Umpire Tips

When people are new to something the often make what everyone calls “rookie mistakes”. These type of errors, and the fear of making them, often prevent people from trying new things and working toward life long goals. The good news is that you can prevent yourself from making these types of mistakes simply by knowing what they are. Below, you’ll find some simple tips to help you from making “rookie mistakes”.

1. Look the part
Like any job you want to dress the way you wish to be perceived. If you wish to be a serious, professional or amature umpire you should ensure you look the part. You don’t have to go out and buy expensive umpire gear or uniforms to look professional. You can choose clothing items with no logos and wear neat, dark colored pants.

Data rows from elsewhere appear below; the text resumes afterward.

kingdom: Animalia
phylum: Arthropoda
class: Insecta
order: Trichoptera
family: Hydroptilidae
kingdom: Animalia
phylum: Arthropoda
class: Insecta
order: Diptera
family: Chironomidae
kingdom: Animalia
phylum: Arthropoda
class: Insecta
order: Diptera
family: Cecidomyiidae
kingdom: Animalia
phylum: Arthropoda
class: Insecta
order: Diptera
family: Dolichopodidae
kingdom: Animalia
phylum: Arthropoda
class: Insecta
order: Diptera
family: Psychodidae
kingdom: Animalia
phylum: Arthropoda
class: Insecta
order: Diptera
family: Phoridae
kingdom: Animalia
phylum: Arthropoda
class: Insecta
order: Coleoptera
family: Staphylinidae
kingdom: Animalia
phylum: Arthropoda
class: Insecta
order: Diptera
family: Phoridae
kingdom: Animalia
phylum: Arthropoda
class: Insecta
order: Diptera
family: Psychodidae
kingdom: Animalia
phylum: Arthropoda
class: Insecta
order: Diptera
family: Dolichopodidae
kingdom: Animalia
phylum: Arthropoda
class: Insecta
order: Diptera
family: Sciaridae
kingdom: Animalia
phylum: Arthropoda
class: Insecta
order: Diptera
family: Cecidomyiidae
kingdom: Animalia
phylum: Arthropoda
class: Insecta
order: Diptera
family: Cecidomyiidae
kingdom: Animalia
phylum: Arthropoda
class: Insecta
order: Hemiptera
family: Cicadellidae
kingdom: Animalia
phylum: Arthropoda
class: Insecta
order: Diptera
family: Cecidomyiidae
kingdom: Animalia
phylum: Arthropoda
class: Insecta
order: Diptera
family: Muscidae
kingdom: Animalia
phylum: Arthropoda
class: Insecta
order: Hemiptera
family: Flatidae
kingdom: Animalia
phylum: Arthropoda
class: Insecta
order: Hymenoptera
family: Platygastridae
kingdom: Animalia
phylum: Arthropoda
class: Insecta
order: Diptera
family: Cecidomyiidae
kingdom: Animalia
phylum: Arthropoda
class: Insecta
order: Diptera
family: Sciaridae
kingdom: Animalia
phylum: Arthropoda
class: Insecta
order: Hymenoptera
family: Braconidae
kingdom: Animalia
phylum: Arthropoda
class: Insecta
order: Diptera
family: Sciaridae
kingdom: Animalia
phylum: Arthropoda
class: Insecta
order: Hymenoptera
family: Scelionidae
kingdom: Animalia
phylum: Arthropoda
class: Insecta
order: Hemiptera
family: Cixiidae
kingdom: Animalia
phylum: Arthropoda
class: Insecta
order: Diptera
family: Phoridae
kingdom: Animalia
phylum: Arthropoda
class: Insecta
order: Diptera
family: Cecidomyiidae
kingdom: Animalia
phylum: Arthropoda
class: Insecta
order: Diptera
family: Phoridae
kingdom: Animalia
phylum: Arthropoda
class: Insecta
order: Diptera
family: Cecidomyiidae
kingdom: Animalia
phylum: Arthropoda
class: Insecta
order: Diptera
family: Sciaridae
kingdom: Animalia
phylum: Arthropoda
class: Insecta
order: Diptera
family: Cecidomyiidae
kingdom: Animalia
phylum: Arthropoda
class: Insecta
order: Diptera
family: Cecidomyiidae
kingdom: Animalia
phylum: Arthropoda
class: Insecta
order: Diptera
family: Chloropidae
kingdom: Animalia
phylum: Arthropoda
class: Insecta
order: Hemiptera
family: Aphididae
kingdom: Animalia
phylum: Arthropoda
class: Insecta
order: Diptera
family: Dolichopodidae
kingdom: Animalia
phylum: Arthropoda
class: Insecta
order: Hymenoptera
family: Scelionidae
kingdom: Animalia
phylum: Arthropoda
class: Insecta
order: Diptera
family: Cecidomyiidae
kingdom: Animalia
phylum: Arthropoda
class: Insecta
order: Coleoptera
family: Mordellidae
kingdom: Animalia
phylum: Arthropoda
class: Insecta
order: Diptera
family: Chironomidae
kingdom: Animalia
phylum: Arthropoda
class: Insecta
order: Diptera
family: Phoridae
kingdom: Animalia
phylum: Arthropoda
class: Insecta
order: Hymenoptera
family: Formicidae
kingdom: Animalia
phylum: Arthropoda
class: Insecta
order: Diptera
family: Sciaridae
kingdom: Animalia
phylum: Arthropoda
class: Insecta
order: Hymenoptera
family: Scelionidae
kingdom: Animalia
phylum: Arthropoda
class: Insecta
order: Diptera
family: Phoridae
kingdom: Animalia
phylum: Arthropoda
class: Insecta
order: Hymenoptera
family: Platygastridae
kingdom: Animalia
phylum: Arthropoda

2. Verbalize and gesture when making a “play!” call
After a dead ball, be sure to physically signal and verbally call the pitcher to “play”. It prevents misunderstandings, especially when there are runners on base, and it demonstrates that you’re in control of the situation.

3. Don’t say “Strike three, you’re out”
Unless you’re umpiring in leagues with very young players, and where saying “you’re out” might be construed as rubbing it in, a strike three call does not always amount to an out. If the catcher drops the ball on strike three the batter isn’t out until he is tagged or forced out. If you call him out too early, you could kill a valid play.

4. Try not to say “Take your base” or point to first on a ball four call
Doing so can actually be viewed as coaching. Most players will know what to do when ball four is called and if they don’t, let their coaches do the talking. You may not even want to say “ball four”. A simple “ball” call, just like in any other count, will suffice. If someone asks, you can tell them its ball four.

5. Don’t give up early on a play
A common “rookie mistake” by amature umpires is to give up on a play too soon. For example, if there is a play at second and a safe call is made, the umpire turns his head and then the runner steps off the base and is tagged. After making a call, stay put and watch until the ball is returned to the pitcher or time is called.